• **Exercise passage**

Summary
Artist Statement
From the 18th century through to the late 19th century, paintings of the ‘sublime’ became a popular genre in Western art. These works were intended to illicit feelings of awe, even terror, in the viewer, often in the name of moral improvement. Impending or immediate calamity was a staple of the genre, with big paintings depicting nature as a vast, malevolent force and humans as its hapless victims. This ‘uber’ nature was in turn subordinate to the supernatural in the form of a vengeful God. Now, in the early 21st century, our world has shrunk and nature looks more in danger from humans and their technology than the other way around. It has been argued that technology, its consequences and our imaginings of it, is a more likely location for the sublime today.
I conceived the series of works of which ‘5.49’ is one as an abstract tool for imaging the moments following a vast cataclysmic event; ‘5.19’, ‘5.34’ and ‘5.49’ are seconds in a twilight haze, passing without humans to notice their passage. Like the sublime painters of the 18th and 19th centuries, I try to use the known to represent our fear of the unknowable. So hard is it for us to conceive of a world without us and our imagining that I suggest tools operating at a level below perception might just be useful for the task.
The artworks in this series employ optics – refraction, kinetic colour, luminance, diminishing reflection etc. – to produce a type of mesmeric visual reverberation. Drawing on aspects of the painted sublime and 20th-century minimalism and psychotherapy, they aim to investigate the idea of therapeutic abstraction.

• **Material provided**

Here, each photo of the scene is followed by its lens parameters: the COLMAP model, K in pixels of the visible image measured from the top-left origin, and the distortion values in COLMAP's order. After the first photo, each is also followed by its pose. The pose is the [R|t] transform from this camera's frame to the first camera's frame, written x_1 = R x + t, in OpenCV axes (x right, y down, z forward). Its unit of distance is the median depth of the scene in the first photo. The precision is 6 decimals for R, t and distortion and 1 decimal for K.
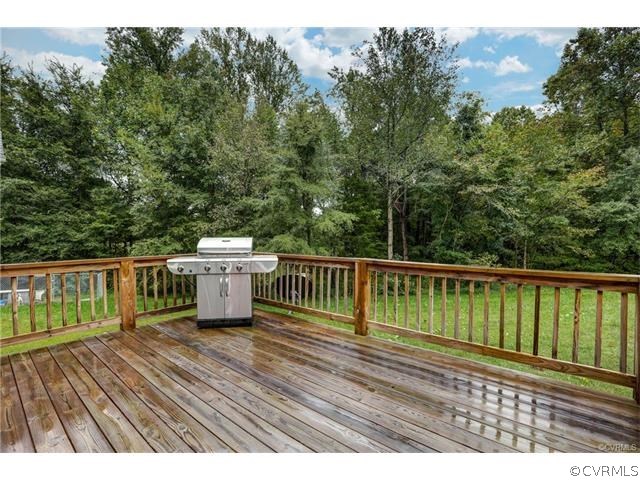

...

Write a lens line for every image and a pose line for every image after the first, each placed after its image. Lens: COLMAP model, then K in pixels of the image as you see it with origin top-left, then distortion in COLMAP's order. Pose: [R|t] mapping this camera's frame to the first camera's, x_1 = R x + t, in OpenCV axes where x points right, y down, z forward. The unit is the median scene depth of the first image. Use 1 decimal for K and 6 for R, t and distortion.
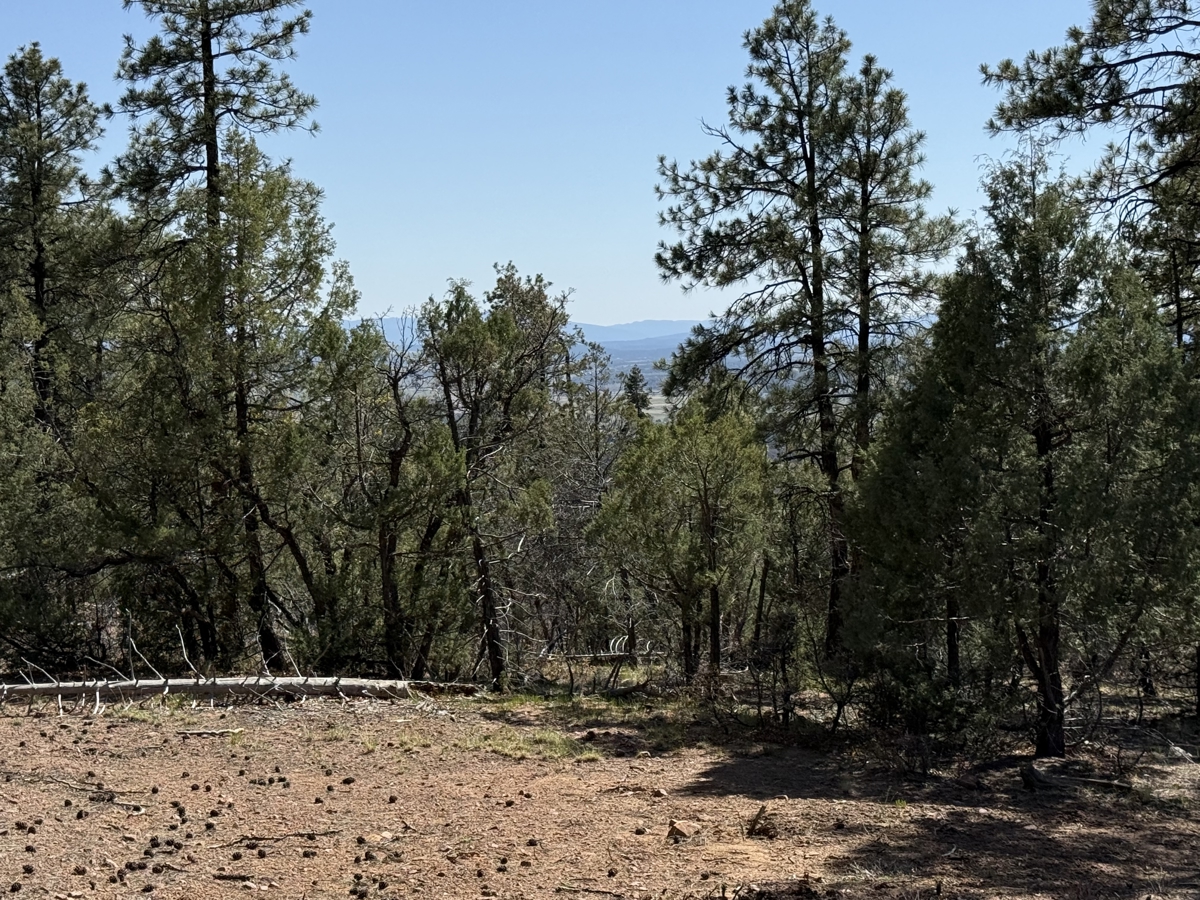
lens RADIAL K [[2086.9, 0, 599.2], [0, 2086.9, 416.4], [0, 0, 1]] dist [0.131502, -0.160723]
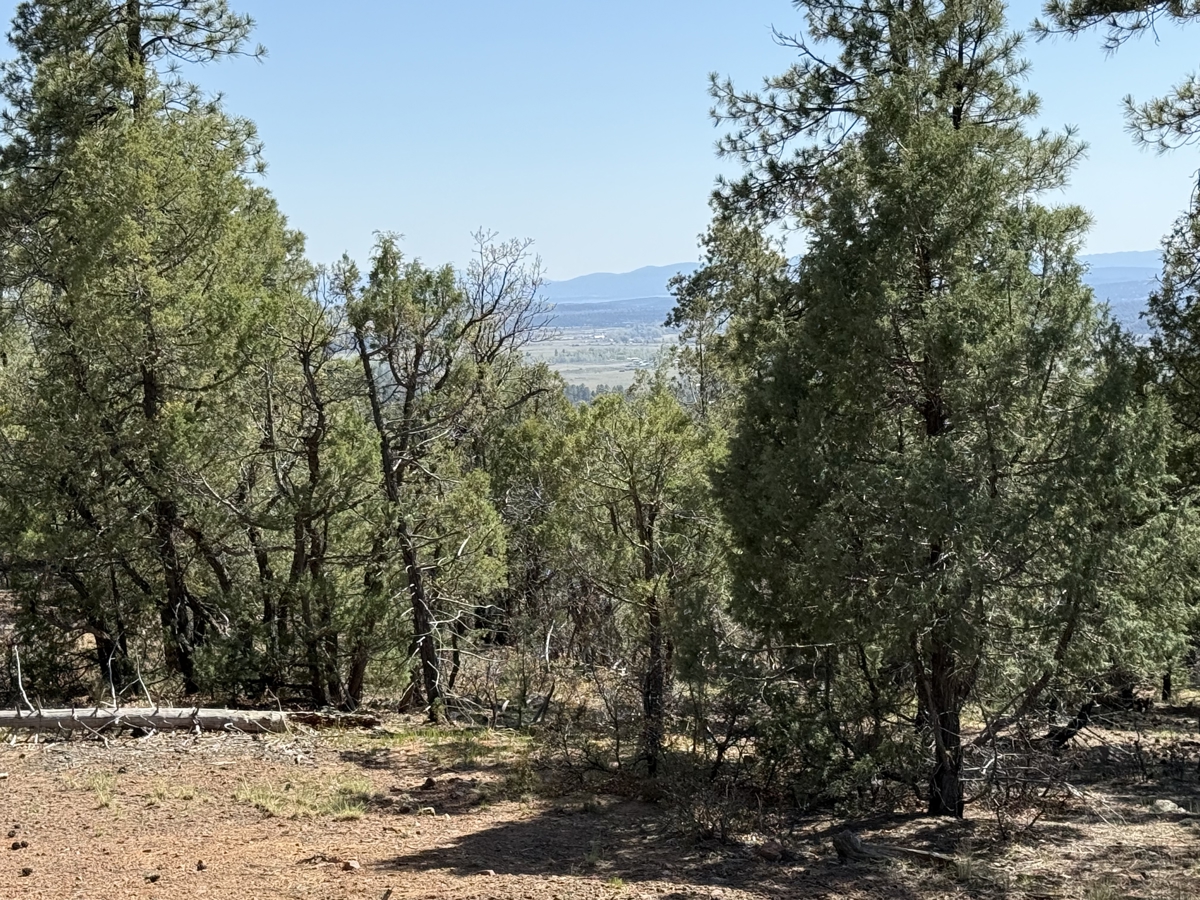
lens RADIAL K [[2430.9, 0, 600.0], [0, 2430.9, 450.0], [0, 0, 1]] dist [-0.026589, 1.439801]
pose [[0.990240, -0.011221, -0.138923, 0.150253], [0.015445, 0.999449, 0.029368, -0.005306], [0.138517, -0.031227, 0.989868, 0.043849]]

• **Work order 1**
List the titles of the works in the series named in the artist statement above the records.
• **Work order 2**
From the artist statement above the records, copy everything from "I conceived the" down to "of therapeutic abstraction.".

• **Written answer 1**
'5.19', '5.34', '5.49'

• **Written answer 2**
I conceived the series of works of which ‘5.49’ is one as an abstract tool for imaging the moments following a vast cataclysmic event; ‘5.19’, ‘5.34’ and ‘5.49’ are seconds in a twilight haze, passing without humans to notice their passage. Like the sublime painters of the 18th and 19th centuries, I try to use the known to represent our fear of the unknowable. So hard is it for us to conceive of a world without us and our imagining that I suggest tools operating at a level below perception might just be useful for the task.
The artworks in this series employ optics – refraction, kinetic colour, luminance, diminishing reflection etc. – to produce a type of mesmeric visual reverberation. Drawing on aspects of the painted sublime and 20th-century minimalism and psychotherapy, they aim to investigate the idea of therapeutic abstraction.